• _Passage shown_:
========

Friday, July 13, 2018

Art report / Hamburg 2


The Hamburger Kunsthalle had several pieces of fiber art from well back in the previous century, giving an interesting spin on the days when it was considered avant-garde simply to get some nontraditional materials and display them (gasp!) in a mainstream museum.  Seeing them five decades later makes me realize that fiber art has come a long way.

Robert Morris, Untitled (Felt Tangle), 1967

Robert Morris is an American artist who has worked in sculpture, land art, performance and conceptual art.  One of his favorite materials has been industrial felt, which in this piece is both hung from the wall and arranged on the floor.  I'm not sure this particular installation does much for me; I can't tell whether he's exploring felt's drapability, its firm structure or just its ability to sit there in the gallery looking transgressive.

========

(Limb landmark coordinates)
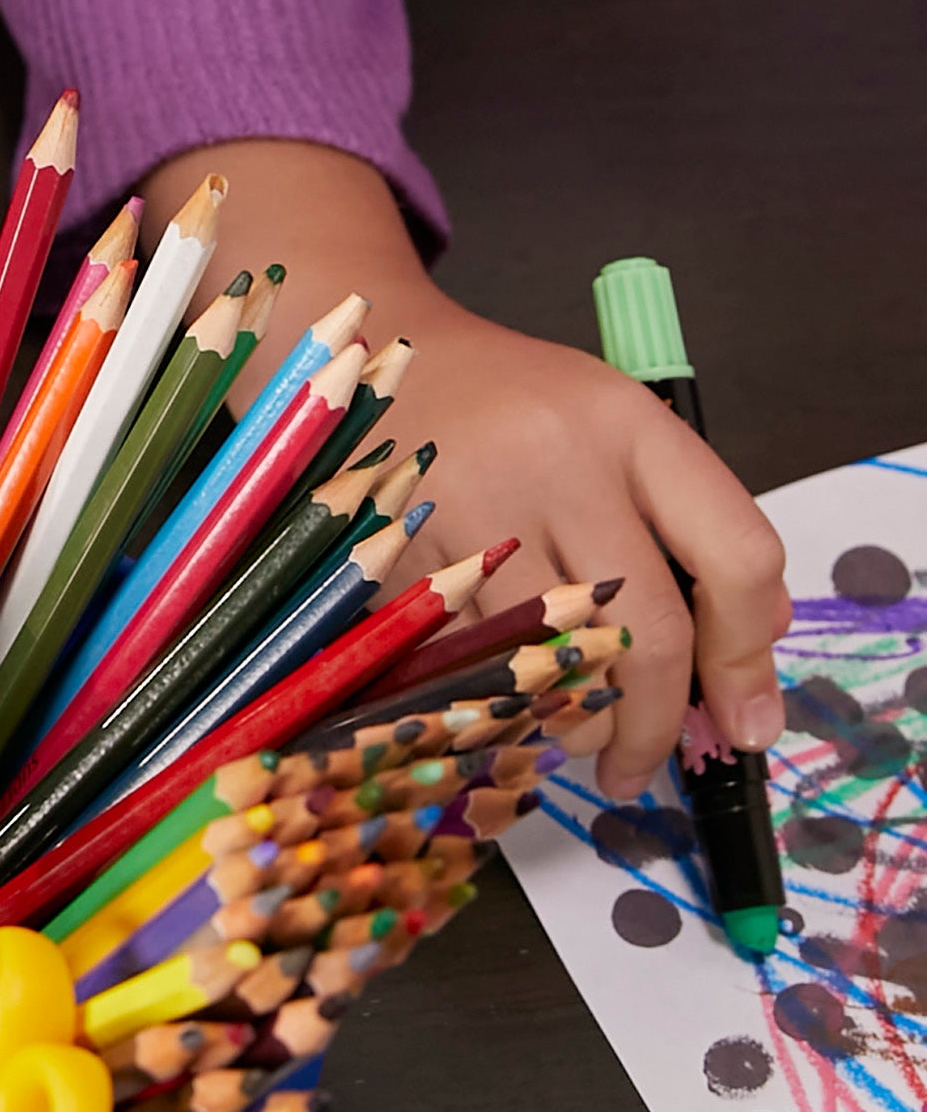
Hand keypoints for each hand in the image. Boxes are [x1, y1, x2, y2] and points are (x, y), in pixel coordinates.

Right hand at [153, 143, 789, 799]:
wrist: (363, 349)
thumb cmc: (507, 402)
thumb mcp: (614, 430)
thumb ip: (690, 526)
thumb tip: (746, 655)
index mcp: (627, 426)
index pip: (734, 555)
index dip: (748, 653)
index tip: (744, 717)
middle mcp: (553, 462)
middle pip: (646, 632)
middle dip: (656, 723)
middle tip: (646, 763)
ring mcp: (466, 506)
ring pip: (551, 662)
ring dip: (572, 723)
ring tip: (572, 732)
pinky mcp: (393, 547)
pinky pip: (462, 657)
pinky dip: (491, 697)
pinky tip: (500, 697)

========

• _What the task requires_: In the fiber art report, reproduce the span between "Friday, July 13, 2018" and "a long way.", inclusive, swapping "avant-garde" for "radical". The lines have no connection to the fiber art text.

• _Written solution_:
Friday, July 13, 2018

Art report / Hamburg 2


The Hamburger Kunsthalle had several pieces of fiber art from well back in the previous century, giving an interesting spin on the days when it was considered radical simply to get some nontraditional materials and display them (gasp!) in a mainstream museum.  Seeing them five decades later makes me realize that fiber art has come a long way.